*** Opening of EXTRACTED ENTRIES ***

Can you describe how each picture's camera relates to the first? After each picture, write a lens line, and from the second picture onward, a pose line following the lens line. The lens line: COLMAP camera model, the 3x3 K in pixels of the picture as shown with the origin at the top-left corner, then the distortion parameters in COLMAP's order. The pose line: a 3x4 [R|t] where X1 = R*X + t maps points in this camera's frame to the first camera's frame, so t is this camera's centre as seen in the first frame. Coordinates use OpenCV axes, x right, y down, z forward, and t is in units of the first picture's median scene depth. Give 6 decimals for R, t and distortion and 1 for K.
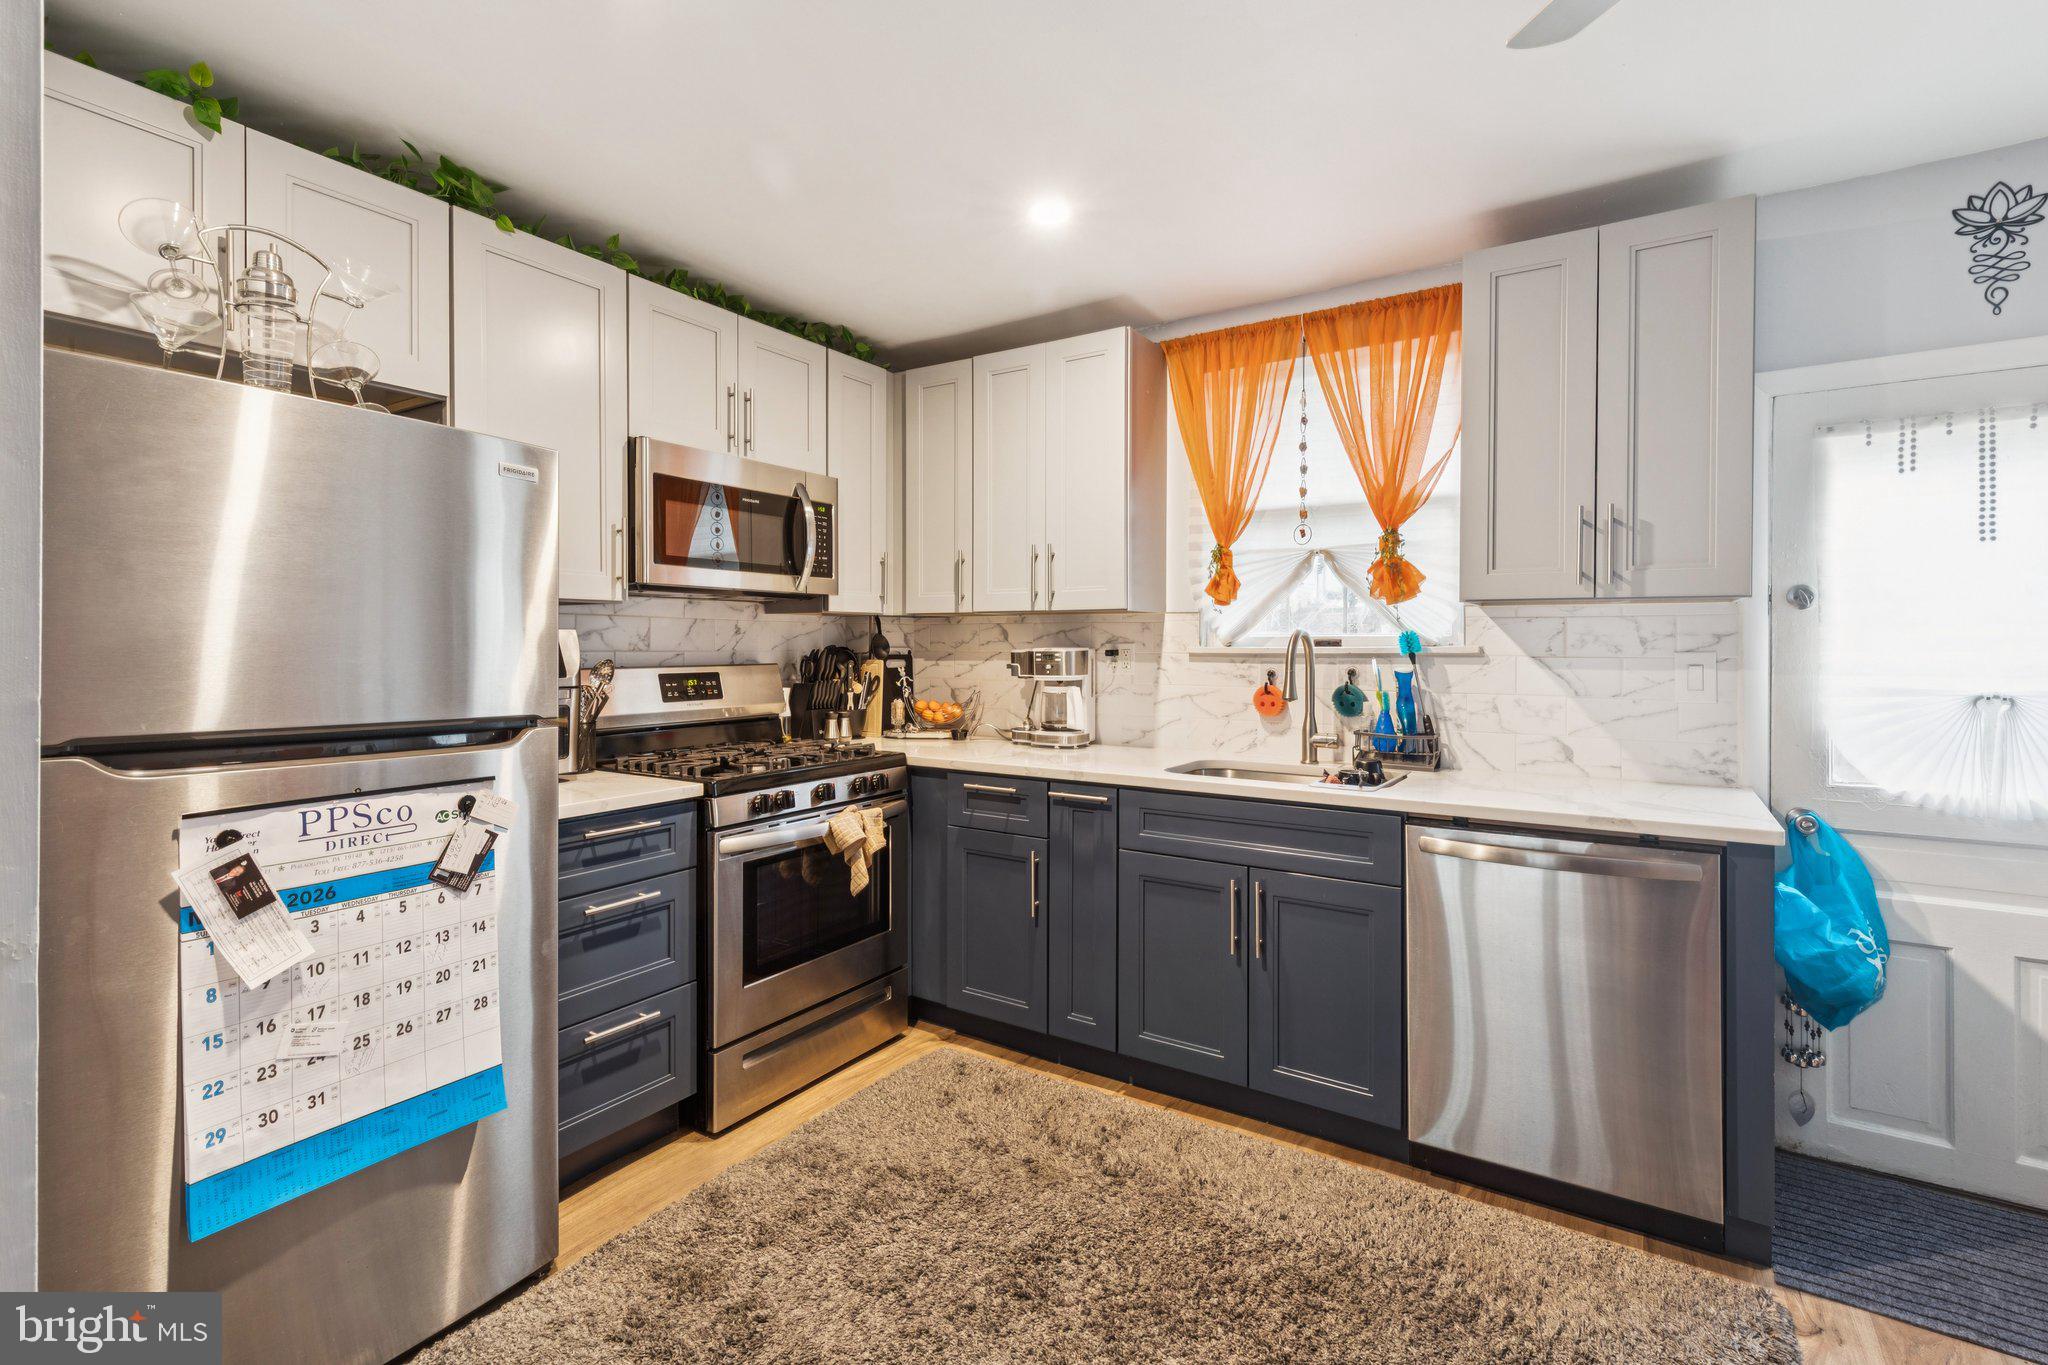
lens RADIAL K [[936.6, 0, 1038.8], [0, 936.6, 639.7], [0, 0, 1]] dist [0.016788, -0.003319]
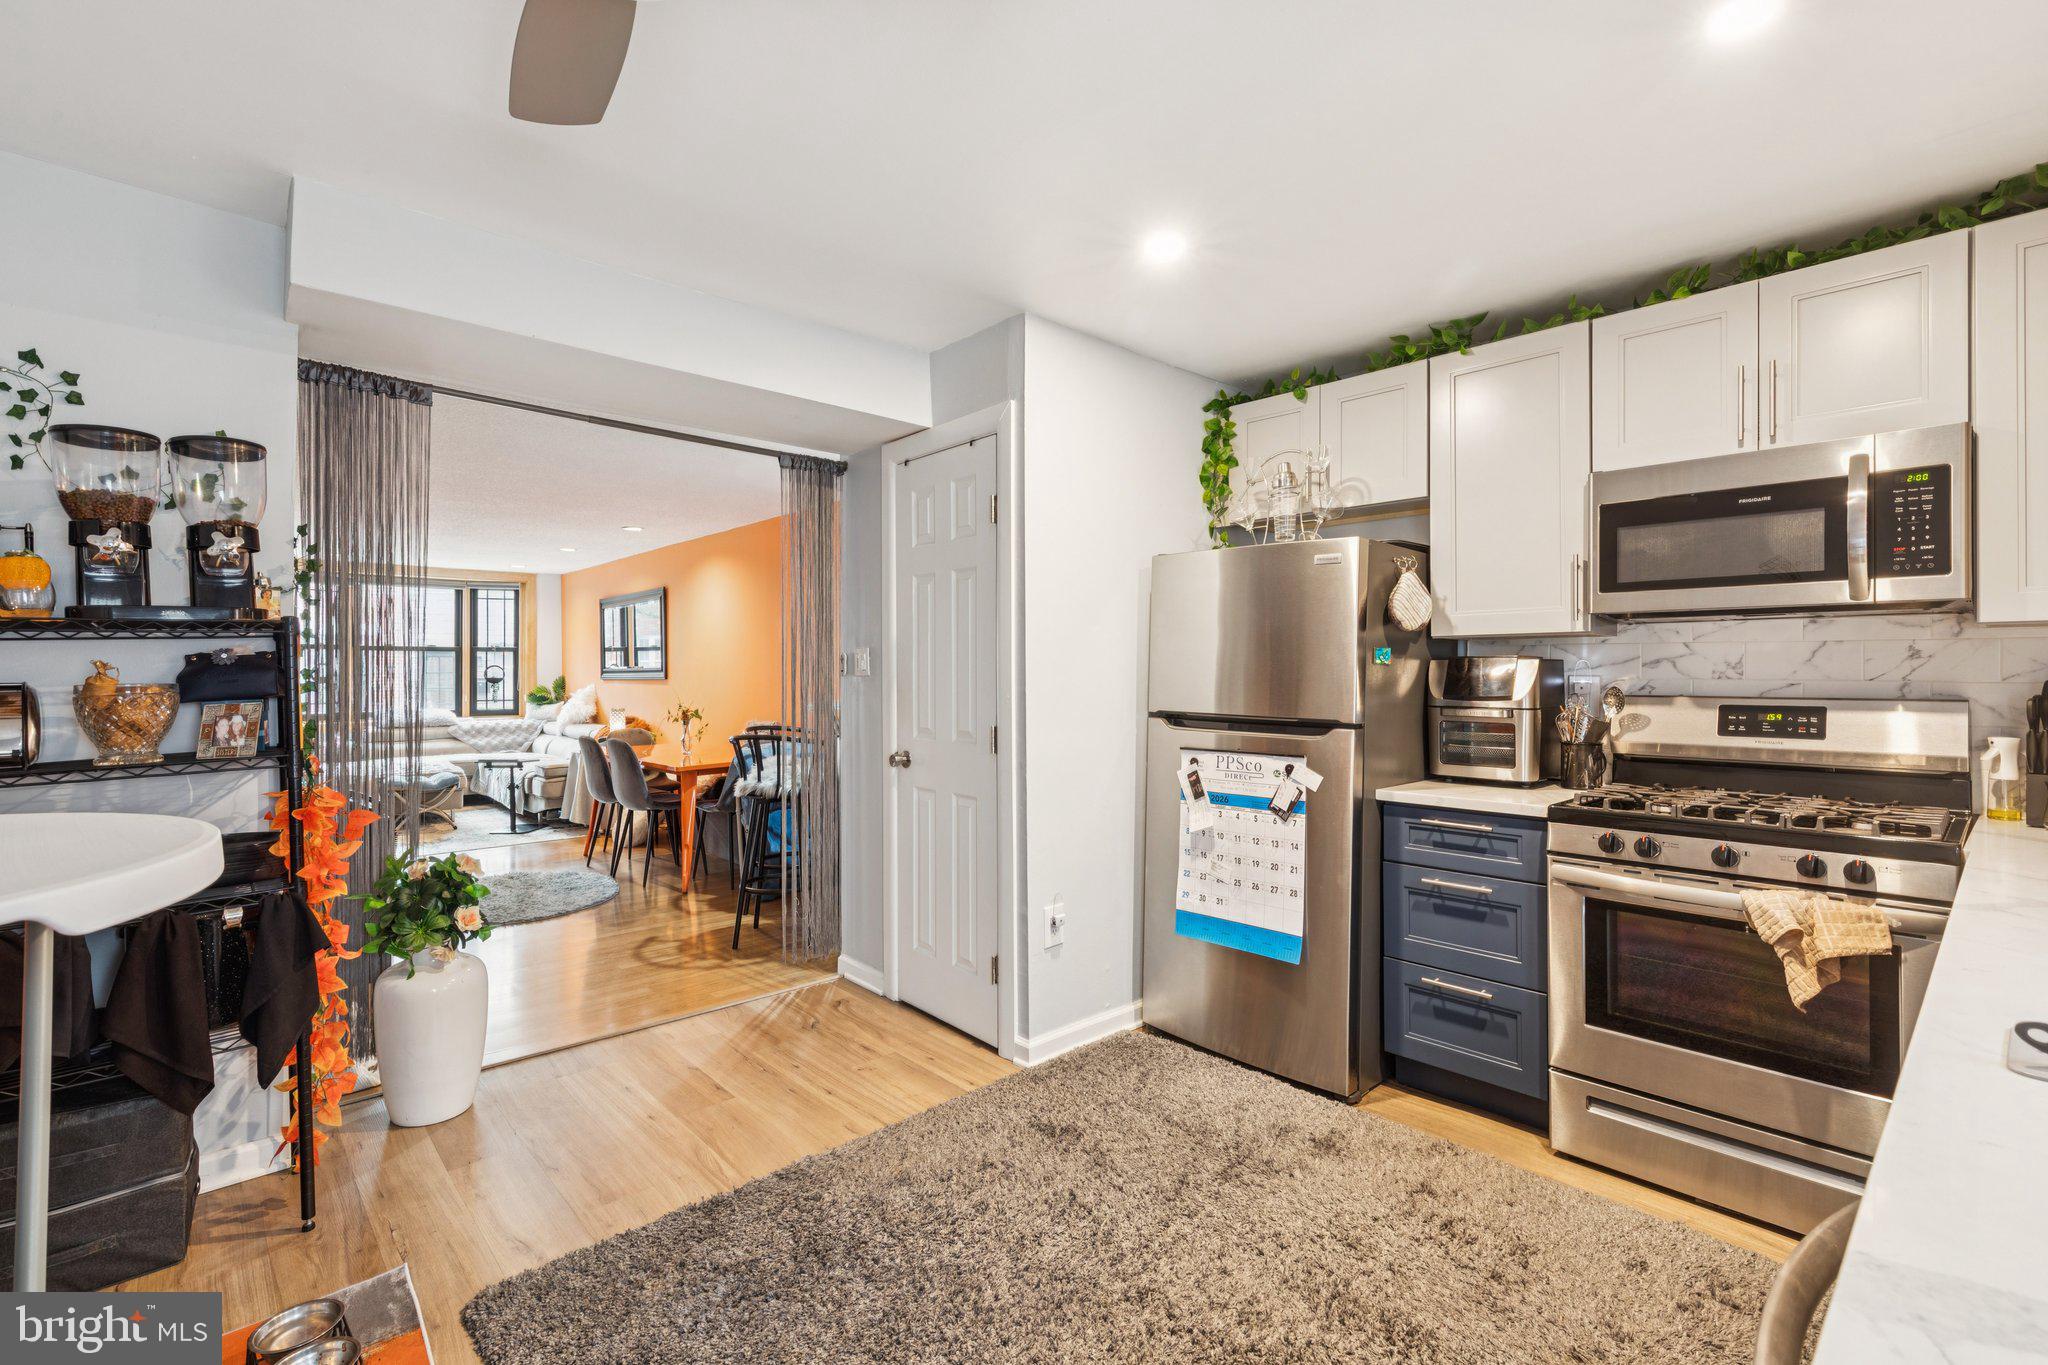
lens RADIAL K [[936.6, 0, 1017.2], [0, 936.6, 650.6], [0, 0, 1]] dist [0.016788, -0.003319]
pose [[-0.250120, -0.017906, -0.968049, 0.805038], [0.006723, 0.999773, -0.020230, -0.002417], [0.968191, -0.011568, -0.249943, 0.693667]]
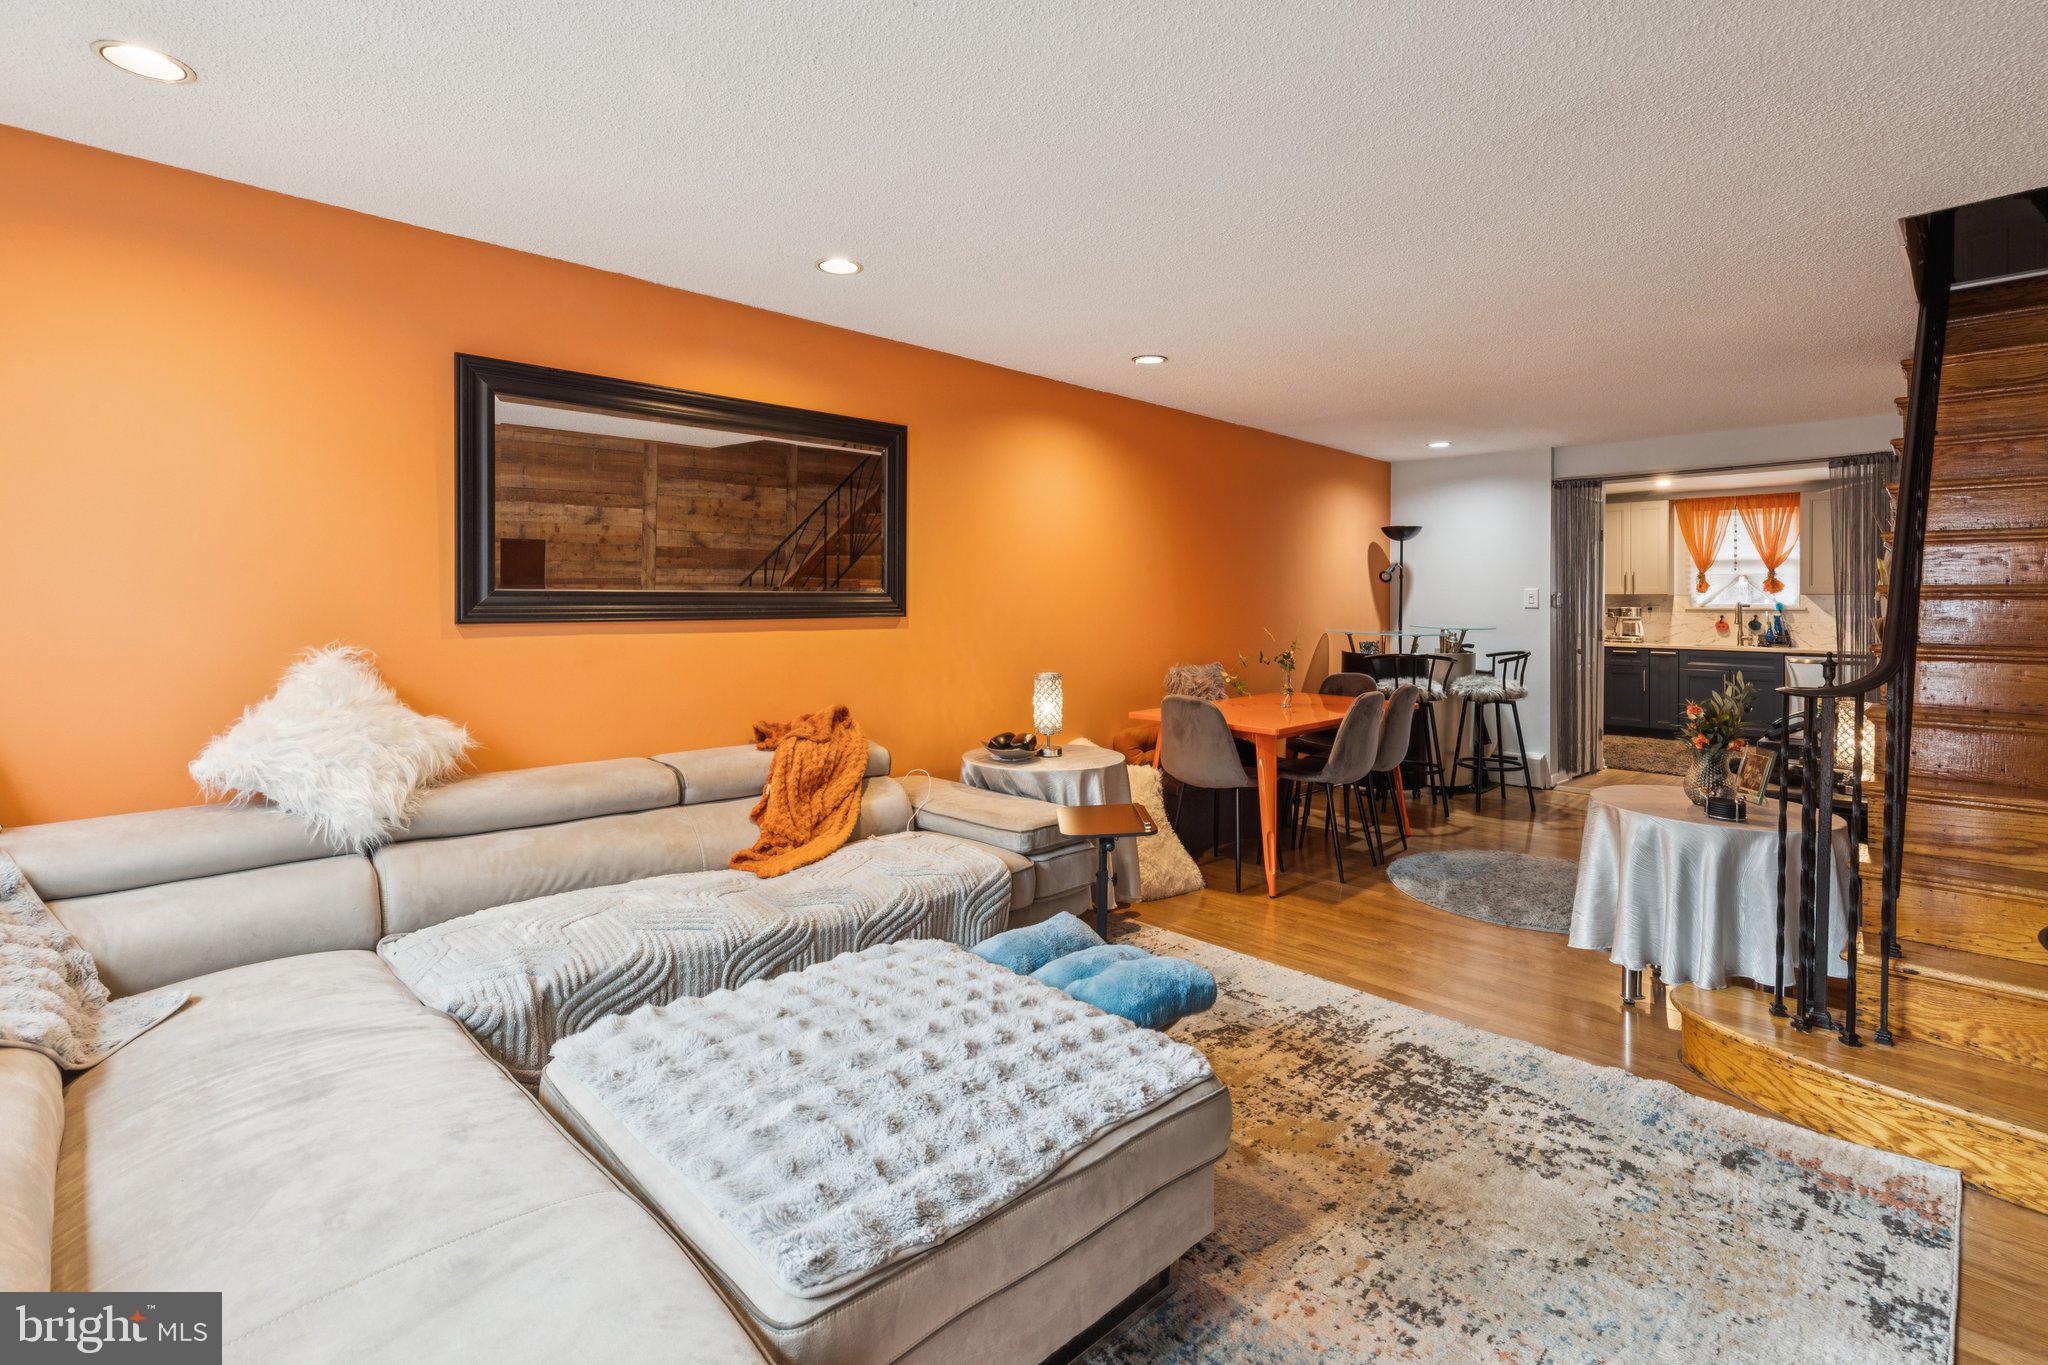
lens RADIAL K [[936.6, 0, 1029.6], [0, 936.6, 592.1], [0, 0, 1]] dist [0.016788, -0.003319]
pose [[0.979302, 0.000867, -0.202401, -1.585046], [-0.002880, 0.999949, -0.009652, -0.006597], [0.202382, 0.010035, 0.979255, -2.901130]]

*** Close of EXTRACTED ENTRIES ***

→ WHAT NEEDS TO BE DONE
Retype the lines above exactly, no pictures.

→ ANSWER TO THIS EXERCISE
Can you describe how each picture's camera relates to the first? After each picture, write a lens line, and from the second picture onward, a pose line following the lens line. The lens line: COLMAP camera model, the 3x3 K in pixels of the picture as shown with the origin at the top-left corner, then the distortion parameters in COLMAP's order. The pose line: a 3x4 [R|t] where X1 = R*X + t maps points in this camera's frame to the first camera's frame, so t is this camera's centre as seen in the first frame. Coordinates use OpenCV axes, x right, y down, z forward, and t is in units of the first picture's median scene depth. Give 6 decimals for R, t and distortion and 1 for K.
lens RADIAL K [[936.6, 0, 1038.8], [0, 936.6, 639.7], [0, 0, 1]] dist [0.016788, -0.003319]
lens RADIAL K [[936.6, 0, 1017.2], [0, 936.6, 650.6], [0, 0, 1]] dist [0.016788, -0.003319]
pose [[-0.250120, -0.017906, -0.968049, 0.805038], [0.006723, 0.999773, -0.020230, -0.002417], [0.968191, -0.011568, -0.249943, 0.693667]]
lens RADIAL K [[936.6, 0, 1029.6], [0, 936.6, 592.1], [0, 0, 1]] dist [0.016788, -0.003319]
pose [[0.979302, 0.000867, -0.202401, -1.585046], [-0.002880, 0.999949, -0.009652, -0.006597], [0.202382, 0.010035, 0.979255, -2.901130]]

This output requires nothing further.